Glória às mulheres artistas

Manuel Augusto Araújo

Em todas áreas de actividade a percentagem de mulheres era diminuta em Portugal

No Museu do Neo-Realismo, Paula Loura Batista organizou uma exposição intitulada «Onde estão elas?». Refere a curadora que, num universo de 440 artistas representados no Museu do Neo-Realismo, «apenas 70 são mulheres, ou seja, 16%», o que se enquadra na diminuta representação das mulheres artistas na história da arte ocidental. Mostram-se obras de 48 artistas nacionais e estrangeiras em mais de cem obras, num diálogo entre os anos 40 e a contemporaneidade.

Maria Keil, com subtil ironia, contrariava essa realidade dizendo que as mulheres estavam muitíssimo representadas nas artes, acrescentando sibilinamente com sorriso zombeteiro… nuas. Excelente afirmação a retratar a longa invisibilidade das mulheres numa sociedade prevalecentemente machista, o que tem sido ultrapassado nos últimos tempos por uma longa luta, ainda longe do seu termo. Nas artes, muito poderiam ser os exemplos, relembrem-se três. A monja beneditina Hildegard von Bigen, que viveu entre os séculos XI e XII , que até viu reconhecidas no seu tempo muitas das suas aptidões enquanto mística, com conhecimentos de medicina, botânica, etc. Sintomaticamente, só no século XX se deu relevo à sua obra musical, com contributos nada negligenciáveis para a música medieval. Outro é o bastante conhecido caso de Camille Claudel, de vida torturada e complexa, com uma obra estatuária importante sempre injustamente colocada na sombra de Rodin e pelos preconceitos sociais e morais da época, que a vitimizaram. Alma Mahler é igualmente chocante. Com bastante talento musical, mulher lindíssima a incendiar inúmeras paixões até se casar com Gustav Mahler, que numa espécie de acordo pré-nupcial lhe exige que desista de compor, sobretudo de dar a conhecer a sua música, que se ocupe da lidas da casa e de mãe, o que a limitou decisivamente.

Só no século XIX as mulheres começaram a sair do espesso manto de secundarização a que durante séculos foram sujeitas, as raríssimas excepções só sublinham essa realidade.

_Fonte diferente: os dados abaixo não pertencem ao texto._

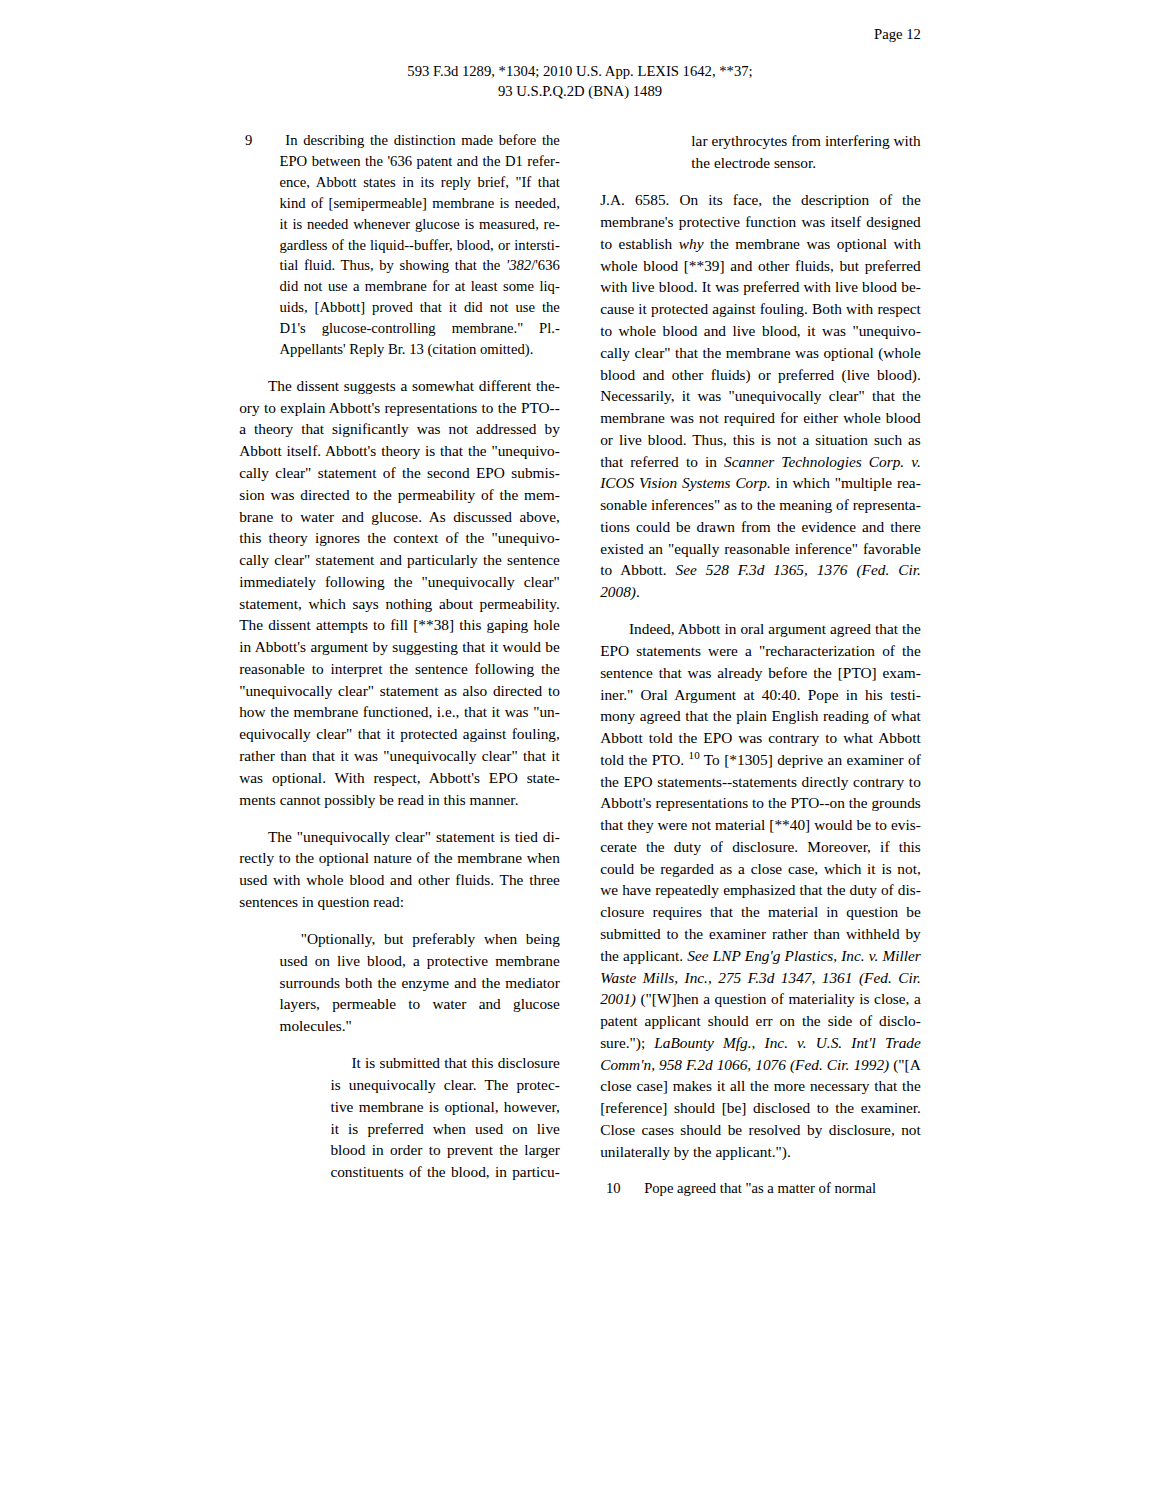Page 12
593 F.3d 1289, *1304; 2010 U.S. App. LEXIS 1642, **37;
93 U.S.P.Q.2D (BNA) 1489
9 In describing the distinction made before the EPO between the '636 patent and the D1 reference, Abbott states in its reply brief, "If that kind of [semipermeable] membrane is needed, it is needed whenever glucose is measured, regardless of the liquid--buffer, blood, or interstitial fluid. Thus, by showing that the '382/'636 did not use a membrane for at least some liquids, [Abbott] proved that it did not use the D1's glucose-controlling membrane." Pl.-Appellants' Reply Br. 13 (citation omitted).
The dissent suggests a somewhat different theory to explain Abbott's representations to the PTO--a theory that significantly was not addressed by Abbott itself. Abbott's theory is that the "unequivocally clear" statement of the second EPO submission was directed to the permeability of the membrane to water and glucose. As discussed above, this theory ignores the context of the "unequivocally clear" statement and particularly the sentence immediately following the "unequivocally clear" statement, which says nothing about permeability. The dissent attempts to fill [**38] this gaping hole in Abbott's argument by suggesting that it would be reasonable to interpret the sentence following the "unequivocally clear" statement as also directed to how the membrane functioned, i.e., that it was "unequivocally clear" that it protected against fouling, rather than that it was "unequivocally clear" that it was optional. With respect, Abbott's EPO statements cannot possibly be read in this manner.
The "unequivocally clear" statement is tied directly to the optional nature of the membrane when used with whole blood and other fluids. The three sentences in question read:
"Optionally, but preferably when being used on live blood, a protective membrane surrounds both the enzyme and the mediator layers, permeable to water and glucose molecules."
It is submitted that this disclosure is unequivocally clear. The protective membrane is optional, however, it is preferred when used on live blood in order to prevent the larger constituents of the blood, in particular erythrocytes from interfering with the electrode sensor.
J.A. 6585. On its face, the description of the membrane's protective function was itself designed to establish why the membrane was optional with whole blood [**39] and other fluids, but preferred with live blood. It was preferred with live blood because it protected against fouling. Both with respect to whole blood and live blood, it was "unequivocally clear" that the membrane was optional (whole blood and other fluids) or preferred (live blood). Necessarily, it was "unequivocally clear" that the membrane was not required for either whole blood or live blood. Thus, this is not a situation such as that referred to in Scanner Technologies Corp. v. ICOS Vision Systems Corp. in which "multiple reasonable inferences" as to the meaning of representations could be drawn from the evidence and there existed an "equally reasonable inference" favorable to Abbott. See 528 F.3d 1365, 1376 (Fed. Cir. 2008).
Indeed, Abbott in oral argument agreed that the EPO statements were a "recharacterization of the sentence that was already before the [PTO] examiner." Oral Argument at 40:40. Pope in his testimony agreed that the plain English reading of what Abbott told the EPO was contrary to what Abbott told the PTO. 10 To [*1305] deprive an examiner of the EPO statements--statements directly contrary to Abbott's representations to the PTO--on the grounds that they were not material [**40] would be to eviscerate the duty of disclosure. Moreover, if this could be regarded as a close case, which it is not, we have repeatedly emphasized that the duty of disclosure requires that the material in question be submitted to the examiner rather than withheld by the applicant. See LNP Eng'g Plastics, Inc. v. Miller Waste Mills, Inc., 275 F.3d 1347, 1361 (Fed. Cir. 2001) ("[W]hen a question of materiality is close, a patent applicant should err on the side of disclosure."); LaBounty Mfg., Inc. v. U.S. Int'l Trade Comm'n, 958 F.2d 1066, 1076 (Fed. Cir. 1992) ("[A close case] makes it all the more necessary that the [reference] should [be] disclosed to the examiner. Close cases should be resolved by disclosure, not unilaterally by the applicant.").
10 Pope agreed that "as a matter of normal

Por cá, país periférico, preconceituoso, dominado pelas virtudes públicas, vícios privados do catálogo de pecados, as mulheres estavam sujeitas a ainda mais brutal secundarização em que o homem dominava, numa sociedade discriminatória, autoritária e patriarcal. A óbvia consequência é que em todas áreas de actividade a percentagem de mulheres era diminuta. As artes visuais não escapavam a esse padrão. A esmagadora maioria das artistas no tempo da ditadura fascista-salazarista opunha-se ao regime e à sua política cultural, inscreviam-se no movimento neo-realista. Maria Keil, Tereza Arriaga, Maria Barreira, Zulcides Saraiva, Alice Jorge, Margarida Tengarrinha e Manuela Jorge participaram activamente nas Exposições Gerais de Artes Plásticas (EGAP) da Sociedade Nacional de Belas Artes (SNBA), entre 1946 e 1956, em contraponto com as praticamente inexistentes exposições individuais.

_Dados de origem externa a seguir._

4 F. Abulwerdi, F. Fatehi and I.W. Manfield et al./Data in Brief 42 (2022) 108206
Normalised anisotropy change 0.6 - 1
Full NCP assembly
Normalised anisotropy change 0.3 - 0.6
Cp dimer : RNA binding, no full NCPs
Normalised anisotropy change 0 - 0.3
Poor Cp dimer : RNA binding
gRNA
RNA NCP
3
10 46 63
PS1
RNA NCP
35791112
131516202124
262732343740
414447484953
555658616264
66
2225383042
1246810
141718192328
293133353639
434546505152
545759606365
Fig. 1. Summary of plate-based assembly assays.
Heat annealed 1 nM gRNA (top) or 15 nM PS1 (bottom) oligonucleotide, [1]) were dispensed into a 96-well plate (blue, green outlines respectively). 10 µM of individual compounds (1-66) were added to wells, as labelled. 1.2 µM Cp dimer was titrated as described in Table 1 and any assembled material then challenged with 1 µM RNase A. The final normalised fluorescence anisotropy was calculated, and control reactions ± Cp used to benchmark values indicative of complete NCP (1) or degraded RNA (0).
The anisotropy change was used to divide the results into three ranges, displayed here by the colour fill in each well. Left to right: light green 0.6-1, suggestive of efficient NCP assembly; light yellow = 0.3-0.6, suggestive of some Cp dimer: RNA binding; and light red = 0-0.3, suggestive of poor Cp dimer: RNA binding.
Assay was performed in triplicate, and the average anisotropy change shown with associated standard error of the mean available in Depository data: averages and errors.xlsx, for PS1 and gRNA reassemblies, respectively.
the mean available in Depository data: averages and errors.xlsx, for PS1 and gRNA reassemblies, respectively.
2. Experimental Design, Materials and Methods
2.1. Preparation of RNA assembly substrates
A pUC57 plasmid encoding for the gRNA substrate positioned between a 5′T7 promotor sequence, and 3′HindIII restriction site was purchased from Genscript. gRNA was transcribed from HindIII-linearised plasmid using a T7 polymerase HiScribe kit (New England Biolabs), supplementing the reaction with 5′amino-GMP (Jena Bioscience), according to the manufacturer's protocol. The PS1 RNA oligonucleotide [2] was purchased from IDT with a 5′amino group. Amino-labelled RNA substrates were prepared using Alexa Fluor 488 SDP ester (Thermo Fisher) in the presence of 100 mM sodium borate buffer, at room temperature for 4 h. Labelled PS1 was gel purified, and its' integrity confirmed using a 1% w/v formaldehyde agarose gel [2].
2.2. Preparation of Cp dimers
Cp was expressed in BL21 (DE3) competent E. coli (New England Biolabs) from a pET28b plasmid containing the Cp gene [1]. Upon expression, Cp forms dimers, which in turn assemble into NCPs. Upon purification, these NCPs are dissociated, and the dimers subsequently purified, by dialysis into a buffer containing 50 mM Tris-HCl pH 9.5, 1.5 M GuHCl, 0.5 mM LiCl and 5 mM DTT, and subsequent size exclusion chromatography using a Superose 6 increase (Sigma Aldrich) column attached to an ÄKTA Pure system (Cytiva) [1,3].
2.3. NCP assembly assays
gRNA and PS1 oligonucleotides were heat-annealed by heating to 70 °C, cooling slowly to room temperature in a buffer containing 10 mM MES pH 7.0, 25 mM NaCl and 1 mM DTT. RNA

Muito muda a partir de 1956, com a criação da Fundação Gulbenkian e com a fundação da Gravura, Sociedade Cooperativa de Gravadores Portugueses. Uma por facilitar os contactos internacionais, Paris e Londres, outra por procurar uma democratização do mercado das artes. As mulheres adquirem maior visibilidade, até internacional, como Helena Vieira da Silva e Paula Rego, muitas outras começam a fazer parte de colecções institucionais e particulares mundo fora.

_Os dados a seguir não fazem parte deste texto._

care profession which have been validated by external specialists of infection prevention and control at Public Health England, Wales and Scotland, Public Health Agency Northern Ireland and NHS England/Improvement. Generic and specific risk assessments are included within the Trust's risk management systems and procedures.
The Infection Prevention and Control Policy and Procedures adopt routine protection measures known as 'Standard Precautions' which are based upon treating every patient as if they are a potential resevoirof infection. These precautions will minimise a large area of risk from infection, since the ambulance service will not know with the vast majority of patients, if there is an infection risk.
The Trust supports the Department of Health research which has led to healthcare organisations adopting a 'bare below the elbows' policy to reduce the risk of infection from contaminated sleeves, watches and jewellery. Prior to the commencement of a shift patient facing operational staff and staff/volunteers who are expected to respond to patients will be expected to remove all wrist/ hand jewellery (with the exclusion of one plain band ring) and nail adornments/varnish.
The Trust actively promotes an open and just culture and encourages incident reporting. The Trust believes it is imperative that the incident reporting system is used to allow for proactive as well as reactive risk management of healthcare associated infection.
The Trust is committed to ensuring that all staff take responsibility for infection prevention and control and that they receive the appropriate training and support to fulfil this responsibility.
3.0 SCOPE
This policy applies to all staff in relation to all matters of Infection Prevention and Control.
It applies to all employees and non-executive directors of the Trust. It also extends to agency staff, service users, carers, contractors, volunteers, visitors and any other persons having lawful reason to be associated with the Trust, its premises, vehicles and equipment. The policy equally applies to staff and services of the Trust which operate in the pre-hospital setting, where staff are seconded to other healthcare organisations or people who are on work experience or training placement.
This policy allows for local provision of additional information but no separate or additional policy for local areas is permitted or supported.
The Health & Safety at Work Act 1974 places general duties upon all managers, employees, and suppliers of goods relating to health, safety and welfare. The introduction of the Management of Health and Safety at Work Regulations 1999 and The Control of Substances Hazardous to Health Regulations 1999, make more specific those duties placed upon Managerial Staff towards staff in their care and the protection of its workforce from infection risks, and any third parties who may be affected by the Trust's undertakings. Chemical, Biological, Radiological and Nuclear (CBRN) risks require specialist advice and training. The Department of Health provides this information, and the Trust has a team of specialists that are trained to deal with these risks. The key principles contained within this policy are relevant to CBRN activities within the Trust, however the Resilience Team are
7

Muito se alterou no universo das artes, embora a luta das mulheres persista e os temas nucleares do movimento neo-realista continuem na ordem do dia, são intemporais, sobretudo nestes tempos convulsos e preocupantes de profundas alterações políticas e sociais o que também decorre desta excelente exposição para glória das mulheres artistas, que pode ser visitada até dia 4 de Maio.